As of our meeting, none of these options had been finalized except the fall road lottery, but with summer looming a plan will have to be completed soon. Swanke said NPS will adhere to the constraints and standards in the Vehicle Management Plan, but feels all of the options it is looking at will be consistent with the plan. The agency expects no more than about 90 vehicles per day on the road.
DCC expressed several concerns about these new transportation options for the park road, and has sent a follow-up letter which you can read by clicking on the linked PDF file at the bottom of this post.
In other tidbits, NPS is planning to open some park campgrounds, but which ones and opening dates are yet to be determined. Campgrounds must be managed to conform to state health guidelines including rules around site-spacing, which may mean some sites may be left empty to provide mandated buffering. The agency also needs enough capacity to adhere to state guidelines for restroom cleaning and sanitizing, which it presently cannot meet.
NPS will not be hiring many of its usual seasonal employees, and will not have any from the lower 48 except for those already on staff in the mountaineering and wildland fire programs. We also talked briefly about the Pretty Rocks landslide. A contractor recently finished repairing the road for the summer season and NPS is anticipating that the road will be operational for the summer with road crew maintenance.
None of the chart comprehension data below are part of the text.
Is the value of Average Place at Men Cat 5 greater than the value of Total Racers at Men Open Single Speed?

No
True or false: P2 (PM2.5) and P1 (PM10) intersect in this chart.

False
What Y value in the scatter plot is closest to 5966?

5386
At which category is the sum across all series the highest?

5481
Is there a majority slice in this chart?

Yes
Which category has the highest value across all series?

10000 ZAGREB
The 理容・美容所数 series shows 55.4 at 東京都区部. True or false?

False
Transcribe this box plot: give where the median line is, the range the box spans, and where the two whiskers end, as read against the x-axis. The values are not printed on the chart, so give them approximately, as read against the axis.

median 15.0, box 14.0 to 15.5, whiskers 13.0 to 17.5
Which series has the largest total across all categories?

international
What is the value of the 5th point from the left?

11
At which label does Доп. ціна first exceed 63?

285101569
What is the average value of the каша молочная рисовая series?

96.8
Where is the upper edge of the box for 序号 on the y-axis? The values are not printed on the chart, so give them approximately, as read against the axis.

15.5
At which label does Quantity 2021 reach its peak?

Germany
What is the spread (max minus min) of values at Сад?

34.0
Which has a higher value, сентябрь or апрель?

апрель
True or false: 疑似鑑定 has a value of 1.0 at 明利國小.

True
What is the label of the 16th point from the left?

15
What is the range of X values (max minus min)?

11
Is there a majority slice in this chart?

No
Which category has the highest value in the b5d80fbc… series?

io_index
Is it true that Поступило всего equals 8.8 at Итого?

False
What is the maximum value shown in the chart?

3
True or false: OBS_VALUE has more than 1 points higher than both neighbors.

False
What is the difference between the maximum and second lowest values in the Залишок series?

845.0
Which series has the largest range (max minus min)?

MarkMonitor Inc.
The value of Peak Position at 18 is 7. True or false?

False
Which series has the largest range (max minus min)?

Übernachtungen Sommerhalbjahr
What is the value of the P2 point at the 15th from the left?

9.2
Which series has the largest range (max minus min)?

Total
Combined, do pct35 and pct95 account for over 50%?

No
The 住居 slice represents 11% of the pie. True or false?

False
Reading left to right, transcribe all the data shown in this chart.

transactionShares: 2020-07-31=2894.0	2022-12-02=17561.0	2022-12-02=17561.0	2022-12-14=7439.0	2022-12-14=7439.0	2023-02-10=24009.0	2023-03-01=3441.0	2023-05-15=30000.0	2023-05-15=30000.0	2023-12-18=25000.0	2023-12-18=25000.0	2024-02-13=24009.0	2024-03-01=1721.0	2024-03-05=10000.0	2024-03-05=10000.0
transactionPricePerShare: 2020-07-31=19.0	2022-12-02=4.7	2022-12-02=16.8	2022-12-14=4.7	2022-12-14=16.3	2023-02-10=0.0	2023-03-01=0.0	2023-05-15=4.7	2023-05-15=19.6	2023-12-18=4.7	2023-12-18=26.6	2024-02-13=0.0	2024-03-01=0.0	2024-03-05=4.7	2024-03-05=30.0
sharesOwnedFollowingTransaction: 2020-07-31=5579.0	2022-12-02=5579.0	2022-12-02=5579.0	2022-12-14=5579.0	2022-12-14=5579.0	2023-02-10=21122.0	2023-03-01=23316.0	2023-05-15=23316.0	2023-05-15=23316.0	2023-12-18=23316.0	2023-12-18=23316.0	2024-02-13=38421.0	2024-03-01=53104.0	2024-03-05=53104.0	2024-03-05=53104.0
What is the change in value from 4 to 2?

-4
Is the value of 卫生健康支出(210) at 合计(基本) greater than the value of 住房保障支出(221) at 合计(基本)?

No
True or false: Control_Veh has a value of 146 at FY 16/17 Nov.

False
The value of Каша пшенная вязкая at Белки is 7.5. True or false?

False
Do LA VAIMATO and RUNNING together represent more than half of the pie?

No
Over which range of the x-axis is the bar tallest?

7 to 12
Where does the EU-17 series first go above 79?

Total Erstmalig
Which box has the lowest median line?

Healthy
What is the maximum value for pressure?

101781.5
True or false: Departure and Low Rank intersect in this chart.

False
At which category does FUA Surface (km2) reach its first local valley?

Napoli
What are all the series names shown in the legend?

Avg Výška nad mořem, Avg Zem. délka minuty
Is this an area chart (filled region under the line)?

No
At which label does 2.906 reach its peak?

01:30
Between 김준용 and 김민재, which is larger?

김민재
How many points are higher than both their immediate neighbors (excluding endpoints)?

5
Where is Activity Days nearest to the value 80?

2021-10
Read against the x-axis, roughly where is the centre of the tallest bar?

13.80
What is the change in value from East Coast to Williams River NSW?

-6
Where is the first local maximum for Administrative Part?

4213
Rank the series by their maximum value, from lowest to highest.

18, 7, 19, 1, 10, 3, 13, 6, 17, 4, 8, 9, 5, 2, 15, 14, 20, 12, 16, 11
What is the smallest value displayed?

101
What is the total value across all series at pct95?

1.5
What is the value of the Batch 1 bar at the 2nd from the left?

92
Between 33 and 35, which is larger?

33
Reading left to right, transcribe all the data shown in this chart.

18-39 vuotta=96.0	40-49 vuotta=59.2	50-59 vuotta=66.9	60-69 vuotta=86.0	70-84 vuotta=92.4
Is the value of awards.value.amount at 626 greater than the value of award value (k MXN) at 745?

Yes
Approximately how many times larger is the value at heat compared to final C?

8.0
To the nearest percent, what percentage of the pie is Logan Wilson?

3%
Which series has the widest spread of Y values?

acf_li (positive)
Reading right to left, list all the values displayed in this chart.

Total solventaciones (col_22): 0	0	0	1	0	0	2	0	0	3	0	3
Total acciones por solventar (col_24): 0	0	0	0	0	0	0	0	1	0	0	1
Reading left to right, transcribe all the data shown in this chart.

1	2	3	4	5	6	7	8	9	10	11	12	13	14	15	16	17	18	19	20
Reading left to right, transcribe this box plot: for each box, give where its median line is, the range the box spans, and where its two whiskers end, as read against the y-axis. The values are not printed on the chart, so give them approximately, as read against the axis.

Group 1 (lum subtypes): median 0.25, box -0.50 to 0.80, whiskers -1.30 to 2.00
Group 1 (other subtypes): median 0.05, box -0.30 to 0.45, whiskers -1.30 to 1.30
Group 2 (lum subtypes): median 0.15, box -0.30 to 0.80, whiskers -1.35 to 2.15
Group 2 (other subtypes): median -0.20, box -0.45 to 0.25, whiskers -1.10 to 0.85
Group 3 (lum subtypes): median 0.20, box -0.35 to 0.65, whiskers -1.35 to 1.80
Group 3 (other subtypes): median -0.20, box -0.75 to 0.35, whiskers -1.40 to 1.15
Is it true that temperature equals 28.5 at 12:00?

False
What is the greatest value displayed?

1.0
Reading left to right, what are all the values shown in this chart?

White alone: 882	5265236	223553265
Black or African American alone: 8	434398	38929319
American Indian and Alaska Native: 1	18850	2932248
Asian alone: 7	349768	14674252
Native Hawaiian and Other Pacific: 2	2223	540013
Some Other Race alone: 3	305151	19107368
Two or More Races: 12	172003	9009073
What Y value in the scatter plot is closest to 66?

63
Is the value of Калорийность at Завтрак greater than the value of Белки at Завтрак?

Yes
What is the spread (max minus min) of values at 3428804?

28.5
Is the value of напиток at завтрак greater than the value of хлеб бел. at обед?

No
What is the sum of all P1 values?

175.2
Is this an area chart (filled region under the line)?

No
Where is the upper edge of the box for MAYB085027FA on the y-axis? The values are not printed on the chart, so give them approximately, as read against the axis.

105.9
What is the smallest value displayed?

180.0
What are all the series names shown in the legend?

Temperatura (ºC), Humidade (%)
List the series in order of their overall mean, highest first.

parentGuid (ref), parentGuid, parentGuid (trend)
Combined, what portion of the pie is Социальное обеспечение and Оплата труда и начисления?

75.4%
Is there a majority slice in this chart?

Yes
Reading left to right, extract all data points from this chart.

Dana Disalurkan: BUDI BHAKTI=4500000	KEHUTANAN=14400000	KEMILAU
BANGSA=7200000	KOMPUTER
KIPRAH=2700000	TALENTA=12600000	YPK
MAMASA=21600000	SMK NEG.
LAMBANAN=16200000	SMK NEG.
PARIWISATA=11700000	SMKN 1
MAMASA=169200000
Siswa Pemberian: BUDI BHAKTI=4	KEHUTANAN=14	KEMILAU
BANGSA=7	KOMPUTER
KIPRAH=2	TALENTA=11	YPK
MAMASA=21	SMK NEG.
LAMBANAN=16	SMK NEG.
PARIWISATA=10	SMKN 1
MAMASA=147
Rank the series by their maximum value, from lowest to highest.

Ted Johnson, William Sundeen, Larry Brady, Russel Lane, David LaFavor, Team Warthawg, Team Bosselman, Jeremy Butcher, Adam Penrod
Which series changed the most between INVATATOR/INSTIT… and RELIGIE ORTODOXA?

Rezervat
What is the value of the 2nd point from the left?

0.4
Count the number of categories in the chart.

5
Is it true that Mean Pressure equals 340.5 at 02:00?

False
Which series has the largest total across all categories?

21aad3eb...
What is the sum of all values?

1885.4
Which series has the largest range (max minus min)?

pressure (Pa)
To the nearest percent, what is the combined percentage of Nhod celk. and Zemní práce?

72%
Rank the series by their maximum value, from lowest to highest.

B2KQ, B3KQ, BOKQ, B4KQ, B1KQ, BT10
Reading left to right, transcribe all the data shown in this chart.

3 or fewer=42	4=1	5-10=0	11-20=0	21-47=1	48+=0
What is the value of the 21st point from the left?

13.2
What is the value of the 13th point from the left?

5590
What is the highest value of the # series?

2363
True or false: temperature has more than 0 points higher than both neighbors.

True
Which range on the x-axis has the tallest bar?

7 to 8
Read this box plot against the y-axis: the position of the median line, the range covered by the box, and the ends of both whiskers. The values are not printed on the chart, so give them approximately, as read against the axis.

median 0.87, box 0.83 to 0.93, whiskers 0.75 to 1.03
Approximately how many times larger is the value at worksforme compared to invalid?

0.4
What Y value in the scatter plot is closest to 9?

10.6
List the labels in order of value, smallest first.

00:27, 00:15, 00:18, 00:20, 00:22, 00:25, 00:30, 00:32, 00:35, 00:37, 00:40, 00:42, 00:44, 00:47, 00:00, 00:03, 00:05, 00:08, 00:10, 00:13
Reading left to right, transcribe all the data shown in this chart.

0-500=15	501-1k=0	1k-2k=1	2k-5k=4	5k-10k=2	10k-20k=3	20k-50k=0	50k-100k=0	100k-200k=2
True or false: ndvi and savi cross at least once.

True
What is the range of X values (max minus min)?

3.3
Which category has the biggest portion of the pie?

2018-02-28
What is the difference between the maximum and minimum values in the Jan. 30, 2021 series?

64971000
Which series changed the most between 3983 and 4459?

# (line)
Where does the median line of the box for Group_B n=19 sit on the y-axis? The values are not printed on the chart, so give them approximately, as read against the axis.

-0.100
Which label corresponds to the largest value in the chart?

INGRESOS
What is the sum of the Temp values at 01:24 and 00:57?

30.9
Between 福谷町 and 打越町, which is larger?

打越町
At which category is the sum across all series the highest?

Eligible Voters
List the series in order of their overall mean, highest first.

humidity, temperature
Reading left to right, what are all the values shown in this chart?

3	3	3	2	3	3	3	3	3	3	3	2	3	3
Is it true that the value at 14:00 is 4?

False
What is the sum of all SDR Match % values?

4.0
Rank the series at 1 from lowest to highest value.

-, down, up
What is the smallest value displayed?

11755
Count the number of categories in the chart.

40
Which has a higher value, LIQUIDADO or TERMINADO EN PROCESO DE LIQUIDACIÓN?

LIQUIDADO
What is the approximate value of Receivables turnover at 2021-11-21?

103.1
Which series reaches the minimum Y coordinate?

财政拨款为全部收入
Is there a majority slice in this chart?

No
Longer term, the Federal Highways Administration has assembled a panel of experts to develop information and recommendations for a permanent solution. The panel is expected to complete its work in July, at which time FHWA will report back to the park. NPS will use the information and recommendations to develop a plan, presumably one with some alternatives and an environmental analysis. Board members asked Superintendent Swanke to publish information about the panel’s work, to provide some clarity about the NPS process and ongoing work.